What are the methods to discriminate ICBM decoys? are they truly useless as stated by Stuart Slade?
I found that a bit strange since Patriot even have trouble discriminate the booster sections and fragment of SCUDs missiles with the warhead
Multiple Independently-Targeted Re-Entry Vehicles (MIRVs)
Why they exist Although MIRVs are often regarded as a development of MRVs, in fact they come from a totally different logic. In a ballistic missile site, the missile itself represents only a small proportion of the cost of the system (usually 10 - 20 percent). The bulk of that cost is represented by the silo and the command control system that goes with it. That cost is dorectly related to the number of missiles, not the number of warheads on each missile. Therefore, it is much less expensive to built 100 missiles with ten warheads each that 1,000 missiles with one warhead each. All the money saved can be invested in making the silos much harder and thus more difficult to destroy (meaning the enemy must fire more missiles at them to guarantee their destruction).
How it works The missile bus containing the warheads is designed so that it can make changes in its attitude and pitch between discharging warheads. It is then programmed so that, at the appropriate time, it can make those changes before discharging a warhead and can, thus, aim each warhead at a separate target. In theory it can aim all its warheads at different targets, in reality things are much more complex.

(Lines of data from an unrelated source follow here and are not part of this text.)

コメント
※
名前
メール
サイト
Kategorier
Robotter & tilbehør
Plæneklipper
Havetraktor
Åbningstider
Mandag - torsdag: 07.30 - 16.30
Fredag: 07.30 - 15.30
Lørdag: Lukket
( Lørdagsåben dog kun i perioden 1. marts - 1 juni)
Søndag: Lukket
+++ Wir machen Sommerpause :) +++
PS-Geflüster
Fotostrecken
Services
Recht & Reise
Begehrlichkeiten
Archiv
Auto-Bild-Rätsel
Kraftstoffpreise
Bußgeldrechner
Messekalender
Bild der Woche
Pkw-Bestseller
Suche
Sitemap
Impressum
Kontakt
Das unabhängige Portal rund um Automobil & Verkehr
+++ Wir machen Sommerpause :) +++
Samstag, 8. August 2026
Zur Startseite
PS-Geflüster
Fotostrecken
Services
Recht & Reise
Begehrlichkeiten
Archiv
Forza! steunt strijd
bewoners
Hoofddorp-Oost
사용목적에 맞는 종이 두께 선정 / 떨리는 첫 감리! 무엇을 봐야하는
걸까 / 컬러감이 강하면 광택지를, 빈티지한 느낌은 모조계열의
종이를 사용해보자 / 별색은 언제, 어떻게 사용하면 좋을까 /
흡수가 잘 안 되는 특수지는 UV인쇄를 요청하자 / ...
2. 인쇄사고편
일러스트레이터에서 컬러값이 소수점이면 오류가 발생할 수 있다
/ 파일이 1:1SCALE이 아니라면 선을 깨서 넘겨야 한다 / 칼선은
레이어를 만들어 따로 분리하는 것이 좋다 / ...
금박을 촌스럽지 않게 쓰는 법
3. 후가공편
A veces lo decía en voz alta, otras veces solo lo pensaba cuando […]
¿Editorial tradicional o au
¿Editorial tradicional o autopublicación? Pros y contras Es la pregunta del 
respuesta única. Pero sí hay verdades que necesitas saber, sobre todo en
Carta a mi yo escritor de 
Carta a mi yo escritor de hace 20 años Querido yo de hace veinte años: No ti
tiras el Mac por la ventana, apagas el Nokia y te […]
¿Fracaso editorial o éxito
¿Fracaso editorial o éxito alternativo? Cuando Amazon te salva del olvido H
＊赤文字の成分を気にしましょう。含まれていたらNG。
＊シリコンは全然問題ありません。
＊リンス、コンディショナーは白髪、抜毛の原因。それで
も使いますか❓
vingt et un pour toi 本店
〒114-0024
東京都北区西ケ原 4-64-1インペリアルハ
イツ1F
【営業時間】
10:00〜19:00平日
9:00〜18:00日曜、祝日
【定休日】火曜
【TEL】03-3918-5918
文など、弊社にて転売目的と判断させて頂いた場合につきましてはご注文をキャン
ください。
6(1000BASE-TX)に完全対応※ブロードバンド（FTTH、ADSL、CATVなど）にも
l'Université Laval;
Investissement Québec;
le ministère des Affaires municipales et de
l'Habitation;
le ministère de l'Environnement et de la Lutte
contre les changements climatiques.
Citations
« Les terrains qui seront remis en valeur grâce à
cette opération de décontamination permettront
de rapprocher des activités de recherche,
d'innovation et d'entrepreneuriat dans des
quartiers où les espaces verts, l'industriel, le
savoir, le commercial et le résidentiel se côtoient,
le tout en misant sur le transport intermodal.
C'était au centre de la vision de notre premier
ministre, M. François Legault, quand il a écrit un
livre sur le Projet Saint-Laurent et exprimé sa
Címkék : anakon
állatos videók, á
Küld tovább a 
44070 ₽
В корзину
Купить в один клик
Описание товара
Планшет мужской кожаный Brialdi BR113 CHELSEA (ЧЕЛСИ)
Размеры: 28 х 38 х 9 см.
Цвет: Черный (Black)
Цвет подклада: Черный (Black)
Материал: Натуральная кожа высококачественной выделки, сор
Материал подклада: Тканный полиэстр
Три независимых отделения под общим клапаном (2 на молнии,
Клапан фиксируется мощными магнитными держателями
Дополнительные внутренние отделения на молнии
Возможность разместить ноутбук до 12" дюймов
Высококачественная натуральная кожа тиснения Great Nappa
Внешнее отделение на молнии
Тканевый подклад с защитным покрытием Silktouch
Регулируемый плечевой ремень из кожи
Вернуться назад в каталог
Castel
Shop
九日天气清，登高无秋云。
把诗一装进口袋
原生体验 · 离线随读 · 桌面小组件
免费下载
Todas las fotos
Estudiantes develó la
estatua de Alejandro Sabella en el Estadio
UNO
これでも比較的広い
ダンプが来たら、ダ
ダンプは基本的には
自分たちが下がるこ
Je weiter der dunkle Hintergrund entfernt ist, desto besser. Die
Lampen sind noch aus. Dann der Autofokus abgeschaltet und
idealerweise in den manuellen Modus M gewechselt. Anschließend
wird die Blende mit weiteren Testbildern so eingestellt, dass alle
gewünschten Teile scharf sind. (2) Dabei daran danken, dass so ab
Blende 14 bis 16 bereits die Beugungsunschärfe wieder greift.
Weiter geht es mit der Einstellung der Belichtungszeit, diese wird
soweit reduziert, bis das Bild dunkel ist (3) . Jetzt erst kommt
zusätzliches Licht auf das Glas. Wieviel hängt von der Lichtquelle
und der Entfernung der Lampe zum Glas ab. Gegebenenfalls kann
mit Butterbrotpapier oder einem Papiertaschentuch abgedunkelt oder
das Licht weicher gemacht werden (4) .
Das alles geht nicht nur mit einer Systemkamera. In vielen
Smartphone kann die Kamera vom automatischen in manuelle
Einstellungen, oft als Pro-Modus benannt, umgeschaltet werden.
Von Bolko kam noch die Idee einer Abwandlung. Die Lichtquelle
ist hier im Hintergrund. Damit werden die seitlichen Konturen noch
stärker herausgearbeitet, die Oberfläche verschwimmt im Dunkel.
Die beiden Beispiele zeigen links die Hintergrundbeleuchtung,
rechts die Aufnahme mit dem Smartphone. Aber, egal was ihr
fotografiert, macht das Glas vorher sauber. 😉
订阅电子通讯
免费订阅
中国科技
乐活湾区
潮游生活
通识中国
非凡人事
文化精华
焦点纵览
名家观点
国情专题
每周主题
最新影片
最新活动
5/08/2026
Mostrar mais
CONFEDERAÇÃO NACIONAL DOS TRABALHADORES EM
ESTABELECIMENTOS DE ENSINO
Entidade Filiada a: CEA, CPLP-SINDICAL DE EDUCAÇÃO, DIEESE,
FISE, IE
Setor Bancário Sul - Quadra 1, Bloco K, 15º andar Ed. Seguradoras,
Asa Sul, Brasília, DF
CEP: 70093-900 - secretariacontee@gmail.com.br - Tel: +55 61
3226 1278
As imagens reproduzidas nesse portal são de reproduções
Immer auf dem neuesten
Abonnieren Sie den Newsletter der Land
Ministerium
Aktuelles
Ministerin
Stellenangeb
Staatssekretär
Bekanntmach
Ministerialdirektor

The problem is that the system has to discharge its warheads one at a time. It cannot discharge the whole lot at once. This puts a limit on how many it can discharge in the time available. Also, the degree of manoeuvering is strictly limited. So, the targets engaged by a single MIRV missile are limited toa relatively restricted footprint. Also, there are a lot more variable, many random and unpredictable, in aiming and discharging the MIRV bus which mean that MIRV missile-delivered RVs are a LOT less accurate than unitary RVs. So much so that if the launch distance is too far back from the target, the MIRVs are likely to miss by so much that they will be useless. So the distance at which the MIRV can discharge is severely limited. It should also be noted that the MIRV bus is very complex and very sensitive.
Effects on ABM MIRVs are also often promoted as a way of beating an ABM defense by "swamping it", apparently on the assumption that each descending RV would have to be destroyed individually. In fact, this is, again, not the case. Using nuclear-tipped ABMs, the relatively tightly clustered MIRVs would be taken out by a single shot. However, the simplest technique of eliminating MIRVs is, once again, to kill the bus before it discharges its warheads. This needs some extended range - the effect of MIRVs on the Nike-Zeus program was to upgrade the Zeus interceptor so that it had the range necessary to kill the MIRV bus before it discharged its warheads. That's why the range was increased from 250km (more than adequate to kill an MRV bus) to 740km (way more than adequate to kill any projected MIRV bus. Also, as a bonus, it needed only tiny amounts of damage or disturbance to render the MIRV bus ineffective. Far from being a way of beating an ABM defense, MIRVs were only credible in the absence of ABMs of adequate range.
Put in a nutshell, decoys don't work. That's about as simple as it gets. There are more than three dozen technologies available to distinguise decoys from real warheads. The decoy question was throughly investigated in the early 1960s and all the practical forms of decoy were discounted. By 1964, the decoy problem was essentially solved. Since that time, decoy developers have been trying to produce better decoys and the counter-decoy people have been devising ways of distinguising between the decoys and the real thing. At the moment, the filtration techniques are so far ahead that decoys have been discounted as a viable technique.
To work, a decoy would have to be exactly the same size, shape, weight, weight distribution, appearance, thermal characteristics and thermal distribution as a real warhead; if one's going to do that, why not just use a real warhead? By the way, before anybody repeats the old line "don't make the decoy look like a warhead, make the warhead look like a decoy", that was one of the earliest ideas that was tested. It doesn't work.
The British based an entire Polaris update around the use of decoys (it was called Chevaline). Chevaline ran years late and was horribly over-cost, the problems with the decoys being the primary and largest single cause of the problems. In fact, those problems were never solved. By the way, even using decoys from a ballistic missile is not as easy as it sounds; there's quite a few problems there that have never been solved either. Mostly because it wasn't worth spending money solving those problems when the decoys wouldn't work anyway.